A motion proposing to permit the incorporation of barristers’ practices was defeated at a general meeting of the NSW Bar Association held on 17 September 2013.
The motion had sought an indication of support for changes that would allow barristers to choose to practise through single member, sole director companies. The motion was defeated (745 no; 375 yes) in a ballot conducted at a general meeting of the Bar Association on 17 September 2013.
- The proposal had divided the profession with some thinking incorporation could undermine the Bar’s reputation if they were seen to be chasing the tax benefits of incorporation enjoyed by many other professional services businesses.
- Detailed advice from 4 leading senior counsel had also suggested that any tax advantage from incorporation was “illusory” in the case of barristers’ practices. As incorporation offered no additional advantage over the present mode of conducting a barrister’s practice, the advice warned that Pt IVA of the ITAA 1936 would apply if the dominant purpose of incorporation was to obtain a tax benefit.

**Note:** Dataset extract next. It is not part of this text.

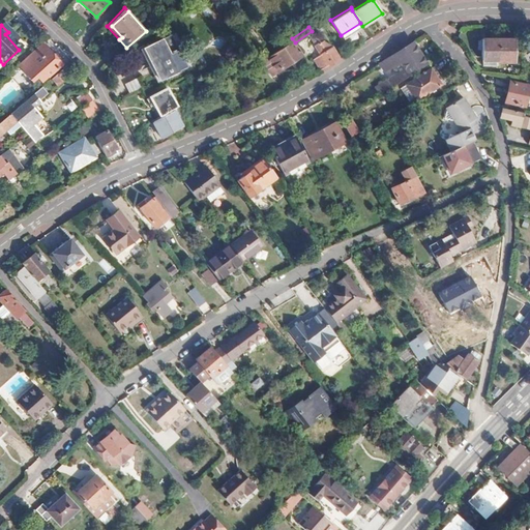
[(162,39),(142,50),(148,62),(151,61),(160,80),(178,70),(162,39)]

- Note that David Pritchard SC and Edward Muston also released advice on 11 September 2013 concerning the limitation of liability under the Professional Standards Act 1994 (NSW) in the context of the incorporation of barristers’ practices.
[FJM Note: There are so many problems with this proposal. The 30% company rate is only available so long as the money remains in the company, and most barristers will want to spend the after tax earnings, and have to distribute it out as a dividend, where they will be subject to ‘top-up tax’ in the Barrister’s hands (or worse, if those earnings are loaned out, the loan might be deemed to be an unfranked dividend under Division 7A of Part III of the Income Tax Assessment Act 1936). The proposal was not to allow a Barrister’s spouse to hold shares, and thus income split, and if it were, there would be Part IVA (GAAR) risk in selecting a for the Barrister, which was less than the net earnings of the company. Incorporation also provides no asset protection, as a negligent barrister would be primarily liable, and his employee company only vicariously so (quite apart from the liability limiting provisions of the Professional Standards legislation). And finally, earnings that were not subject to payroll tax, could become subject to payroll tax if paid as salary (for the really well paid, who exceed the state thresholds of about $700k).